A 15 anni e 219 giorni diventa il più giovane esordiente di un campionato affascinante e di prim'ordine come la Liga. Ecco spiegati i ringraziamenti, seguiti però anche da una più matura (nonostante l'età) valutazione della gara: “Peccato per la sconfitta, ma continuiamo a crederci”.

PREDESTINATO – Nato il 18 novembre 2004 in Messico a Victoria de Durango, ma di nazionalità argentina e con cittadinanza spagnola. Alto 165cm, baricentro basso, fantasista di piede mancino e con numeri impressionanti nelle giovanili: 230 gol in 108 partite. Facile a una così tenera età paragonarlo a Messi viste le caratteristiche.
Un accostamento certamente scomodo che Romero dovrà scrollarsi di dosso, ma che allo stesso tempo lo riempie di orgoglio. Arriva alla Lazio dopo una stagione con 6 presenze e 1 gol in Liga 2. Il suo primo timbro da professionista arriva il 29 novembre 2020 contro il Logrones e mostra tutto il repertorio del classe 2004.

Al minuto 85 riceve palla al limite dell’area e si gira in un istante grazie ad uno stop a seguire perfetto di esterno.
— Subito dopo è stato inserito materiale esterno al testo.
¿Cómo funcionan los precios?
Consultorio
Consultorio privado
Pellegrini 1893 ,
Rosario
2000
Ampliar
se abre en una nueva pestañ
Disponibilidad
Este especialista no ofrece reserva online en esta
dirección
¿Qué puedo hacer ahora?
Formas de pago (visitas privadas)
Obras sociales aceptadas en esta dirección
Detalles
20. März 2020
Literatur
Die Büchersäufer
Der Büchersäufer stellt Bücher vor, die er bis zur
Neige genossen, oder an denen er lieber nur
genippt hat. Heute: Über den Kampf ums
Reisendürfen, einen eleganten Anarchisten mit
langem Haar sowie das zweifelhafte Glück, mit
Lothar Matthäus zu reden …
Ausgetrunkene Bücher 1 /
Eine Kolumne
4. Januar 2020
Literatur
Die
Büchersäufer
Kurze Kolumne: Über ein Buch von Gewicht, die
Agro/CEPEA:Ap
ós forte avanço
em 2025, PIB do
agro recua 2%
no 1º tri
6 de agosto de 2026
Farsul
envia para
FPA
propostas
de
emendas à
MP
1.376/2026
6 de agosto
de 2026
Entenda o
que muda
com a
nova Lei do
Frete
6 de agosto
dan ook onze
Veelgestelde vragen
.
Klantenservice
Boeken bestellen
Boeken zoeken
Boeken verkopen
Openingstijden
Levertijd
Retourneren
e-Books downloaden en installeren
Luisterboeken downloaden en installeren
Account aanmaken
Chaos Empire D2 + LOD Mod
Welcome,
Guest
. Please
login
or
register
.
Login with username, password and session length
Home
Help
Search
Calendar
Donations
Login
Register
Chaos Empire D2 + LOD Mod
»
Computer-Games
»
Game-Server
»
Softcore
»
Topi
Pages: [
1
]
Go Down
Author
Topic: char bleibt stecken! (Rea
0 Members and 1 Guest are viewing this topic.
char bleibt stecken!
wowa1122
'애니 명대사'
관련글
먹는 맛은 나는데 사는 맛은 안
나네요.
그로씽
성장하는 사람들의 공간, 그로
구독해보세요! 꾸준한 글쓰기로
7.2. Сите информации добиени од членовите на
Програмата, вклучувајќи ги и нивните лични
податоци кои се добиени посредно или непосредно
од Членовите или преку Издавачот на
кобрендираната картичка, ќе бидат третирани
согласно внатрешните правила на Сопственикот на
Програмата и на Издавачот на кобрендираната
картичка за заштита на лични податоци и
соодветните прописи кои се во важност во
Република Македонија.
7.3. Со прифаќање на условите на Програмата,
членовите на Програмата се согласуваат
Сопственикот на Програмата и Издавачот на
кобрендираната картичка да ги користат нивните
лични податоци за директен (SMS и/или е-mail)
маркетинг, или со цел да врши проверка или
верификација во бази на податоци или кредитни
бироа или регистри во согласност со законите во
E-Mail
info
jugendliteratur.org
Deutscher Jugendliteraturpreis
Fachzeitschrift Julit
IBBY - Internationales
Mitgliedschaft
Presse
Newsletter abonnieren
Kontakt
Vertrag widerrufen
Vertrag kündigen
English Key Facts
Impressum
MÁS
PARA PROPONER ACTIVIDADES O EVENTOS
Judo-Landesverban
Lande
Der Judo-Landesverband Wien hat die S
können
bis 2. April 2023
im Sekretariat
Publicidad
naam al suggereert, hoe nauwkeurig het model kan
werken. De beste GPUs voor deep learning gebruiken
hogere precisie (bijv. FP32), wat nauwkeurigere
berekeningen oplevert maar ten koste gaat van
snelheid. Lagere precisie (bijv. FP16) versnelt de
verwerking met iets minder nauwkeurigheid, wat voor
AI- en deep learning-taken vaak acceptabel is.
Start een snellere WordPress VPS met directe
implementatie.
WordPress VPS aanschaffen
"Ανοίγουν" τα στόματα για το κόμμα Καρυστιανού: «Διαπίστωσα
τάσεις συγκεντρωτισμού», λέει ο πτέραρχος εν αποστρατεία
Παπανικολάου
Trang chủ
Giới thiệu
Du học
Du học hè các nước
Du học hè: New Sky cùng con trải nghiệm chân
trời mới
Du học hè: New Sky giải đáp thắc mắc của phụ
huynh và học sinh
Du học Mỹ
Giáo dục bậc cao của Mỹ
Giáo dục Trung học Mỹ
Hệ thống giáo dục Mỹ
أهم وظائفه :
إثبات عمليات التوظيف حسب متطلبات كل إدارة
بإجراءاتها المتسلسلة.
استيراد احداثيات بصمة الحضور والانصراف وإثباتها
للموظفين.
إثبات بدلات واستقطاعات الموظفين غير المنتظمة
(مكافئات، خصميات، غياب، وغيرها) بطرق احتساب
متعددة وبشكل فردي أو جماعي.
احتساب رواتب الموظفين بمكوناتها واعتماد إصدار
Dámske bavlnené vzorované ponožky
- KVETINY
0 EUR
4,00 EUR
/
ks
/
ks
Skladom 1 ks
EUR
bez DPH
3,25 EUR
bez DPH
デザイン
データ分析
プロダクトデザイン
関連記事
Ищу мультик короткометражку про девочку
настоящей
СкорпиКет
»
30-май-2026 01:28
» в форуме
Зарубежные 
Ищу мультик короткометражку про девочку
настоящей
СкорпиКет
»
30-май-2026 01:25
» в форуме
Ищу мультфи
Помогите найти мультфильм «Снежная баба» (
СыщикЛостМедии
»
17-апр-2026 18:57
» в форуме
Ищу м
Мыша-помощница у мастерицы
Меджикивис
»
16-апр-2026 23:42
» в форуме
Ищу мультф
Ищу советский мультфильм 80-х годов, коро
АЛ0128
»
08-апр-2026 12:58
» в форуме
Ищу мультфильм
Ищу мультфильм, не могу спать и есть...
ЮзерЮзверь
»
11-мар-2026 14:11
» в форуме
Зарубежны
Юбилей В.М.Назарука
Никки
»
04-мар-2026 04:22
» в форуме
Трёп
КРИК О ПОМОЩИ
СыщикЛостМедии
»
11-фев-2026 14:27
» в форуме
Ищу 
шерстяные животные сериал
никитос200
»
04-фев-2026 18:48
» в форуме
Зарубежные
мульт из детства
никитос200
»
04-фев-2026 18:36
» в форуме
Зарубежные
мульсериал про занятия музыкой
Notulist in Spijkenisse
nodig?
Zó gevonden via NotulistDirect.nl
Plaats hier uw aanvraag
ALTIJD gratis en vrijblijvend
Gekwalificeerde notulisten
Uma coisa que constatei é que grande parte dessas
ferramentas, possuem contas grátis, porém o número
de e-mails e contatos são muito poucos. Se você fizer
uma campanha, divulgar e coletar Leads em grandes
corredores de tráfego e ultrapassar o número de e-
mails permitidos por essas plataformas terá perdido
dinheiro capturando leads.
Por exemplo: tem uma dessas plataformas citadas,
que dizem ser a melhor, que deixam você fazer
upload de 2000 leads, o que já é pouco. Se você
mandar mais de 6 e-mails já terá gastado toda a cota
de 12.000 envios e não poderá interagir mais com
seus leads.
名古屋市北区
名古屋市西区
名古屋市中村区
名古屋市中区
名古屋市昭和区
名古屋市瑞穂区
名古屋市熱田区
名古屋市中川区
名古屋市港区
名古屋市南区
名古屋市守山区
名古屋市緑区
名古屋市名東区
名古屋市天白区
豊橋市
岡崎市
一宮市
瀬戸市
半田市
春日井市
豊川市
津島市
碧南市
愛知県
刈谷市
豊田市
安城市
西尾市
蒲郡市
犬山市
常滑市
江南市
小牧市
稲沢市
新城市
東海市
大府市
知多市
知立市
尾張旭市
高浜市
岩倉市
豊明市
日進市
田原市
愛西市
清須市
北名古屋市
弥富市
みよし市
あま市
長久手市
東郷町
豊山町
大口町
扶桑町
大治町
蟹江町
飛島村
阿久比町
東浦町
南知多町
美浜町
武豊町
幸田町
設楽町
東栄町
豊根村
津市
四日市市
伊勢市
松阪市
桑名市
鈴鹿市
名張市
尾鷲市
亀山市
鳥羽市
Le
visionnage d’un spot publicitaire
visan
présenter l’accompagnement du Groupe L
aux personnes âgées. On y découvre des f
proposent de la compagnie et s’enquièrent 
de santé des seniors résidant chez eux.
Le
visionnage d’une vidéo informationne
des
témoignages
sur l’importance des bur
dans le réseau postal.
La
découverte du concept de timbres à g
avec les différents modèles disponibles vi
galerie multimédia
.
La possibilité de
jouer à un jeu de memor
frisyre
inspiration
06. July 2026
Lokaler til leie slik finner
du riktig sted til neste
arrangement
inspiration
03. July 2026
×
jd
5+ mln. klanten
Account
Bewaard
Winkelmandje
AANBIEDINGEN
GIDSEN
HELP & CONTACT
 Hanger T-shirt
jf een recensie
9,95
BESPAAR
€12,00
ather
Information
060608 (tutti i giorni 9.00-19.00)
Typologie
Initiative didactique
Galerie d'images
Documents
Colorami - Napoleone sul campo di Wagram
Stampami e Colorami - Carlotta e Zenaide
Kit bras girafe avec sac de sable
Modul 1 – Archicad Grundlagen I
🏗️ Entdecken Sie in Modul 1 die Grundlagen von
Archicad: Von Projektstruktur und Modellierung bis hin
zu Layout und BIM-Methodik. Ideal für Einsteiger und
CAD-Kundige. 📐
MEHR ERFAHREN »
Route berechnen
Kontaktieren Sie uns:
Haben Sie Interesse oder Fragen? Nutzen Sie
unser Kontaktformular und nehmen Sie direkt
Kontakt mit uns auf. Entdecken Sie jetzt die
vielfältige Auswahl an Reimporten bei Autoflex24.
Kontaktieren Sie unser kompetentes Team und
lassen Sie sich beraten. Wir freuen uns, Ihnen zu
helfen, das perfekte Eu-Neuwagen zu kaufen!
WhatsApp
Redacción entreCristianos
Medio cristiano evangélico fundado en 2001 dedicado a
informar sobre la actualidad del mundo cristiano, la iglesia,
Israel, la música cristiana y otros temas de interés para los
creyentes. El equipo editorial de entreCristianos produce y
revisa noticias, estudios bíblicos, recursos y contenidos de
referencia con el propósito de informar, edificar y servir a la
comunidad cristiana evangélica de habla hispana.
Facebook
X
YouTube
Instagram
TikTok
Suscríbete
Dopodiché, appena entrato in area lascia partire un fendente a incrociare che non lascia scampo al portiere avversario, il quale se lo guarda come a dire “Mica male il ragazzino”. Di certo non è stato il primo a pensarlo e la speranza della Lazio è che non sia l’ultimo.

FAMIGLIA DI CALCIATORI – Il papà Diego, mediano, in Europa si è spinto al massimo nella massima serie slovena con l’NS Mura. Per il resto tante esperienze tra Argentina, Messico e Colombia. Il gemello Tobias, al quale è legatissimo, ha scelto la nazionalità messicana con cittadinanza argentina. È un giovane portiere e milita nel Penya Arrabal, sempre in Spagna.

IL PROGRAMMA - Luka, gestito da Ramadani, partirà per il ritiro di Auronzo di Cadore con la prima squadra della Lazio. Per il momento, nei piani sarà il gioiello dell’under 19 di Calori, ma Sarri vorrà comunque valutarlo, e quando si ha di fronte un “mini Messi” i colpi di scena sono dietro l’angolo.